Marine Le Pen a fustigé la loi El Khomri. Selon elle, elle serait une incitation au communautarisme dans le milieu de l’entreprise. Mais au fait, que prévoit cette loi sur le fait religieux dans le monde du travail ?
« Il y a un sujet dans cette loi dont personne ne parle, c’est l’autorisation des revendications communautaristes dans l’entreprise. C’est extrêmement grave, car on attendait du gouvernement qu’il réponde à ces chefs d’entreprises, confrontés à l’augmentation spectaculaire de ces revendications communautaristes dans l’entreprise, pour qu’il puisse se servir de la laïcité et protéger l’entreprise du conflit. Or, c’est exactement l’inverse que dit la loi El Khomri : elle légalise les revendications communautaristes dans l’entreprise. » Marine Le Pen n’est pas contente, et elle l’a fait savoir ce jeudi 17 mars sur RTL. Sauf que, une nouvelle fois, la présidente du Front National surfe sur de fausses informations. Car cette « augmentation spectaculaire de ces revendications communautaristes dans l’entreprise » est un fantasme, pas une réalité.
Quel est cet article de loi qui autoriserait les communautarismes dans l’entreprise, dont parle Marine Le Pen ? Il s’agit sans doute de l’article 6 de la loi Travail qui donne priorité à l’expression des convictions religieuses. « La liberté du salarié de manifester ses convictions religieuses ne peut connaître de restrictions que si elles sont justifiées par l’exercice d’autres libertés et droits fondamentaux ou par les nécessités du bon fonctionnement de l’entreprise… » Dans son rapport sur le droit du travail préalable à la loi, Robert Badinter s’était attaqué au sujet. L’ancien ministre soulignait l’importance de « la liberté du salarié de manifester ses convictions, y compris religieuses. » Sa proposition a donc été reprise dans la loi Travail, qui ne modifie pratiquement rien à la précédente législation.
La religion au travail, un faux débat ?
En effet, jusqu’à aujourd’hui, manifester sa religion en entreprise n’a rien d’illégal.

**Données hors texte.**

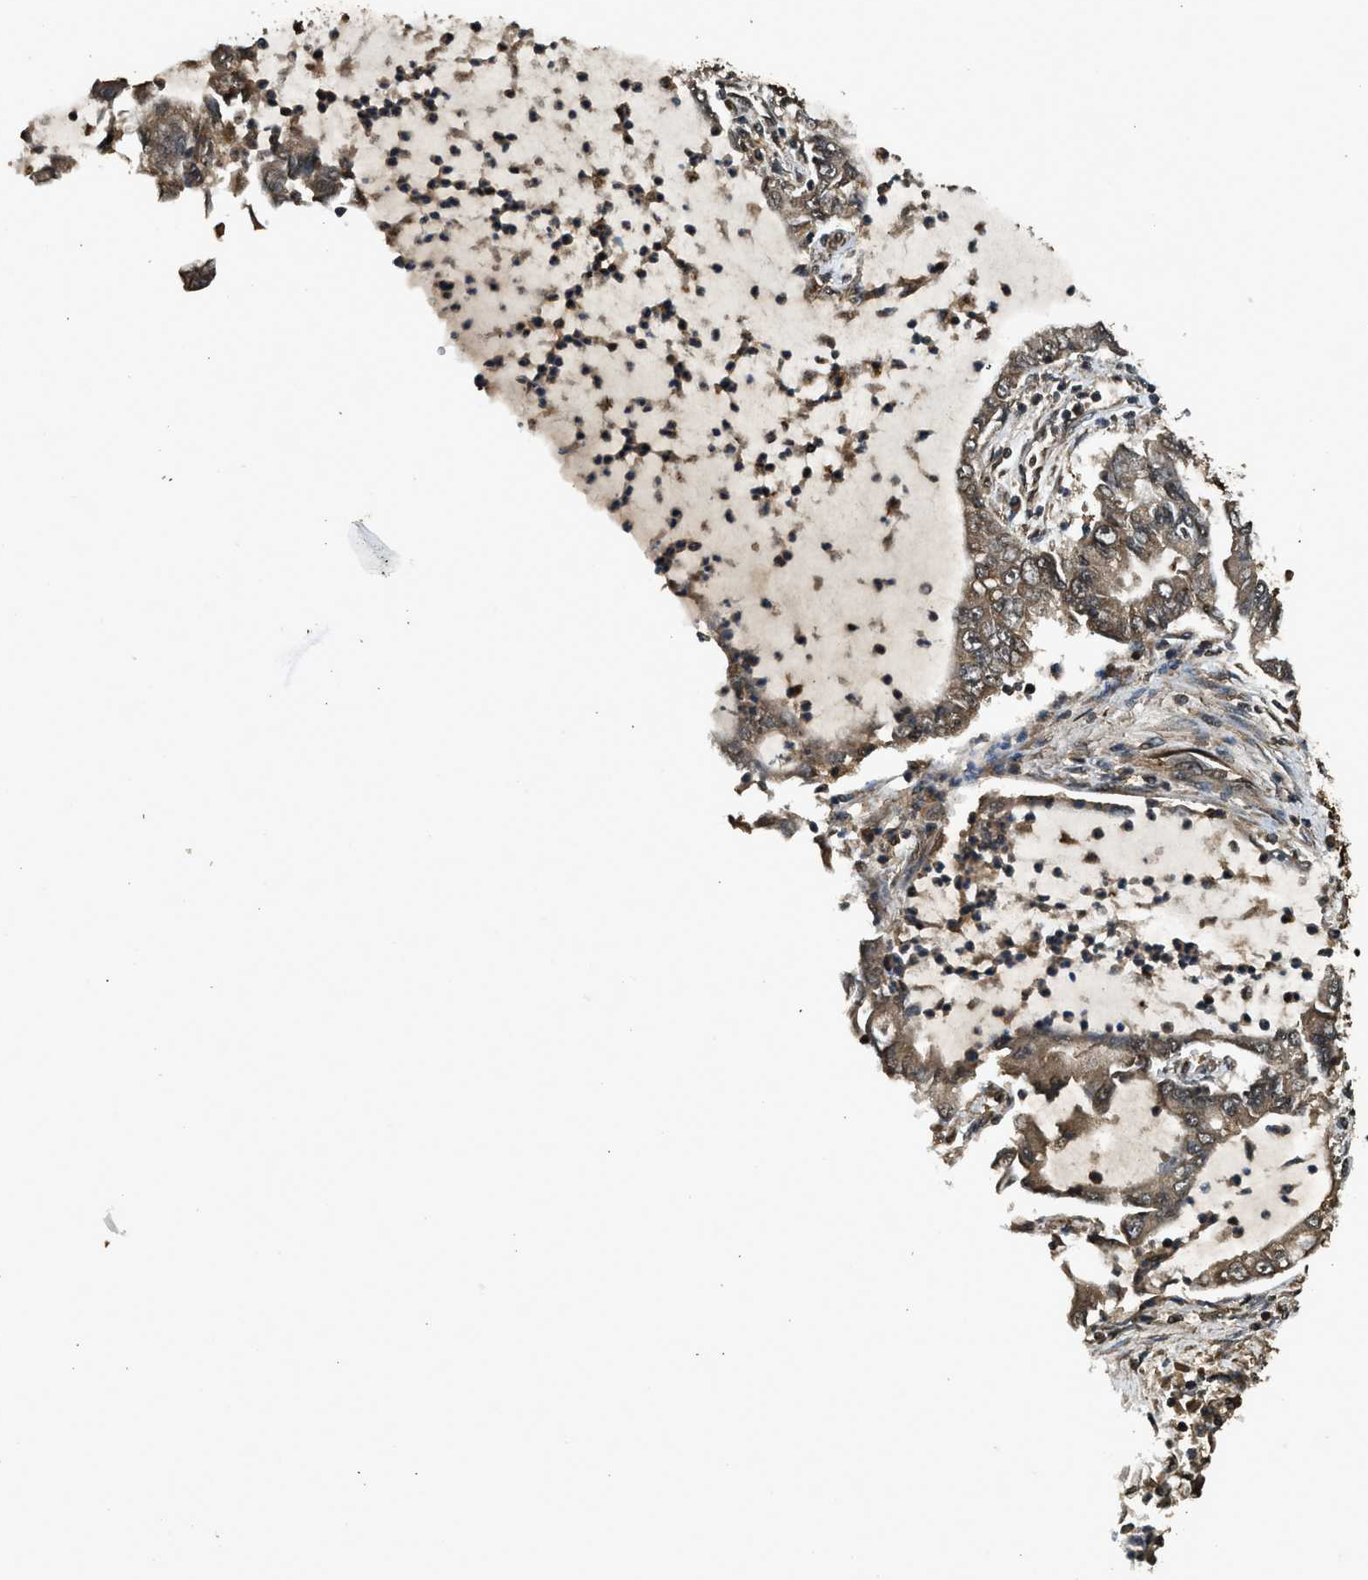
{"staining": {"intensity": "moderate", "quantity": ">75%", "location": "cytoplasmic/membranous"}, "tissue": "lung cancer", "cell_type": "Tumor cells", "image_type": "cancer", "snomed": [{"axis": "morphology", "description": "Adenocarcinoma, NOS"}, {"axis": "topography", "description": "Lung"}], "caption": "This photomicrograph shows IHC staining of lung cancer (adenocarcinoma), with medium moderate cytoplasmic/membranous positivity in about >75% of tumor cells.", "gene": "MYBL2", "patient": {"sex": "female", "age": 51}}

Bien au contraire. « C’est la République, et non la société, qui est laïque », expliquait d’ailleurs Marie-Hélène Zorn, responsable des pratiques sociales et réglementaires pour la France chez BNP. N’en déplaise à Manuel Valls qui estime que « le respect de la laïcité dans l’entreprise est un grand principe. » Hors des administrations publiques, il est autorisé de porter des signes religieux, tant que cela entre dans le cadre des lois républicaines. La loi El Khomri ne fait que confirmer cela. Mais alors pourquoi Marine Le Pen accuse cette dernière de favoriser le communautarisme ?
La présidente du FN s’appuie sur des rumeurs affirmant que les revendications religieuses sont de plus en plus fréquentes dans le milieu de l’entreprise. Faux selon l’Observatoire du Fait Religieux en Entreprise (OFRE), qui indique que 80 % des cadres trouvent légitime une autorisation d’absence, pour qu’un salarié puisse célébrer l’Aïd par exemple. Pire, les débats autour du port du voile en entreprise par exemple ne sont que peu fréquents : 23 % des femmes musulmanes affirment placer en priorité de leurs revendications le port du voile dans une société, affirme un sondage. Et quand bien même, le port du voile n’est pas illégal, sauf si l’entreprise juge que cela pose un souci — comme pour les guichetières dans les banques par exemple —. Le rapport Randstad/Observatoire du fait religieux indique par ailleurs que, dans 88 % des cas de revendications liées à la religion dans les entreprises, cela n’entraîne aucun conflit.